É sempre difícil para mim procurar influências. Que as houve, é certo, pois ninguém é imune ao seu próprio passado. Mas explicar a maneira como esse passado se manifesta no presente e, sobretudo, na maneira de viver esse presente, eis a real dificuldade. O mesmo se passa com as leituras que tenham provavelmente influenciado a maneira de sentir a vida e a forma de a expressar através da literatura. Mas farei um esforço, embora saiba ser tudo demasiado subjectivo e falível e que a resposta seria certamente muito diferente se feita em outro tempo ou em outro espaço. Arriscarei no entanto socorrer-me do que li e me marcou, ou pelo menos o que intuo actualmente do que até certo ponto terá modelado o meu prazer em ler um texto. Do prazer do texto até à tendência a escrever parecido vai só um passo.
Tive uma fase de fim de infância em que devorava muitos livros de aventuras e viagens. O meu pai possuía uma biblioteca razoável atendendo à época e local, os confins esquecidos de uma atrasadíssima colónia africana em meados do século passado. E lembro-me de uma colecção portuguesa de capa amarela, livros de formato pequeno mas espessos, dominada por Jules Verne. Mas nela estava também incluído Stevenson (“A Ilha do Tesouro”, “A Flecha Preta”), Emilio Salgari (muitos com Sandokan, o herói, mas também “O escravo de Madagáscar”) e Walter Scott (“Ivanhoe”, “O Pirata”, por exemplo). Depois das histórias infantis ilustradas, estes terão sido os primeiros livros que me marcaram , ao ponto de ainda hoje os recordar. Eram escritores que nos transportavam a todos os lugares possíveis do mundo e a diferentes eras.

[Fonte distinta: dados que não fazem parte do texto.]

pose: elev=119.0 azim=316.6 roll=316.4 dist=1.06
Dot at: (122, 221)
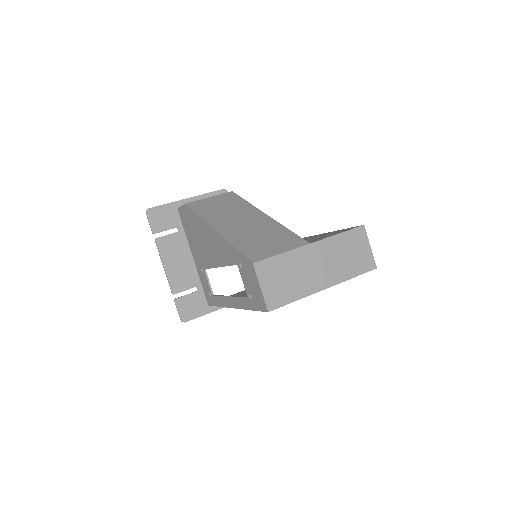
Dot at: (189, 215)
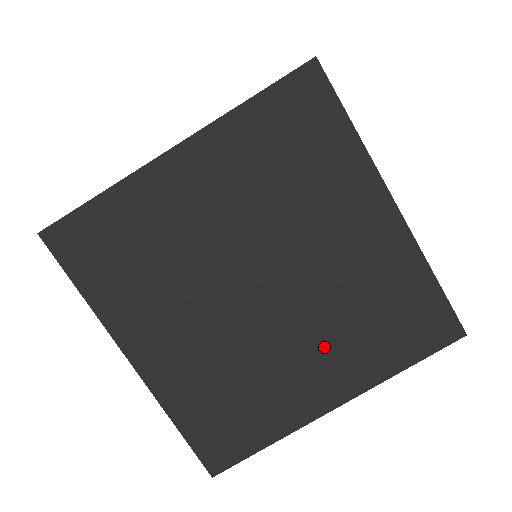
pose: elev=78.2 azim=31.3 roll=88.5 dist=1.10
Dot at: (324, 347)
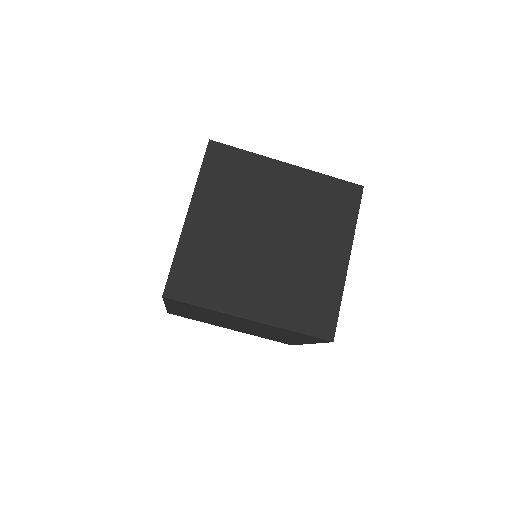
Dot at: (318, 240)
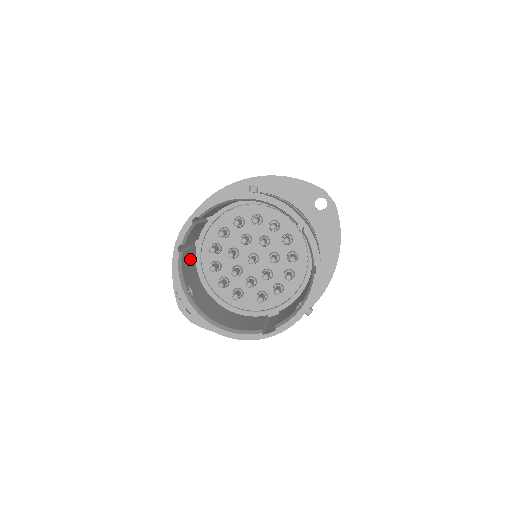
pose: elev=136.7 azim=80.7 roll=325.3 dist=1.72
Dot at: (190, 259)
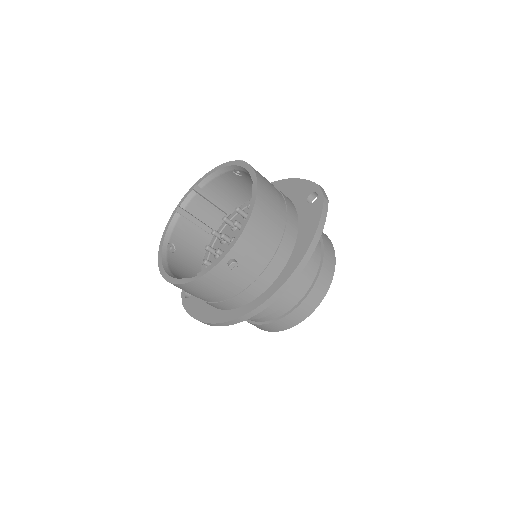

Que nos prendiam e faziam sonhar, não só com os personagens e as peripécias da acção, mas com as diferenças entre povos e terras, culturas e costumes, tratados com algum conhecimento de causa, mas muita imaginação e bastante sensibilidade. Na época em que não havia televisão, eles mostravam-nos um mundo desconhecido. Foi através deles que conheci, por exemplo, a Europa e muita da sua história. Mas também a Ásia e me comecei a interessar pela América. Certamente foi um dos livros de Jules Verne, provavelmente um dos menos conhecidos desse prolífico autor, “A Jangada”, que me abriu a imaginação para a floresta amazónica, numa viagem aventurosa descendo o rio atrás de um enigma. Começou aí o meu fascínio pelo Brasil e pelas florestas, todas. E, paradoxo irónico, depois de ter estado dezenas de vezes nesse país que para nós, angolanos, aparece historicamente como uma espécie de irmão mais velho, constato que nunca pus o pé na Amazónia. A célebre e prometida viagem pelo rio, de Belém a Manaus, não se realizou até hoje. Acontecerá ? Talvez não tenha tanta importância tentar perseguir todos os sonhos de infância, o que interessa é ter sonhado então.
Pela mesma altura, tive acesso ao Tarzan de Edgar Rice Burroughs que, no entanto, cedo me incomodou. Na época não entendia o que me desagradava, embora continuasse a devorar as aventuras dos verdadeiros milagres acrobáticos do casal branco em plena floresta equatorial do Congo. Só muito mais tarde, quando já as ideias nacionalistas fervilhavam nas cabeças da minha geração, entendi a razão do incómodo, o racismo velado ou mesmo declarado de Rice Burroughs, que conseguia colocar os grandes símios mais inteligentes e humanos que os humanos africanos. Que diferença de tratamento de um Salgari ou de um Jules Verne em relação a povos e civilizações estrangeiras a eles próprios. Poderíamos talvez hoje acusá-los de paternalismo se os relêssemos. Admito a possibilidade. Não o afirmo, contudo, pois de facto só os revisitei em filmes e, portanto, mediatizados por outros autores, quem sabe se também adulterados ou pelo menos contaminados por processos e meios técnicos diferentes dos seus. Mais tarde, também os conhecimentos de Psicologia e Sociologia me levaram à conclusão que Tarzan era, além de um disparate, uma impossibilidade científica, e mateio definitivamente.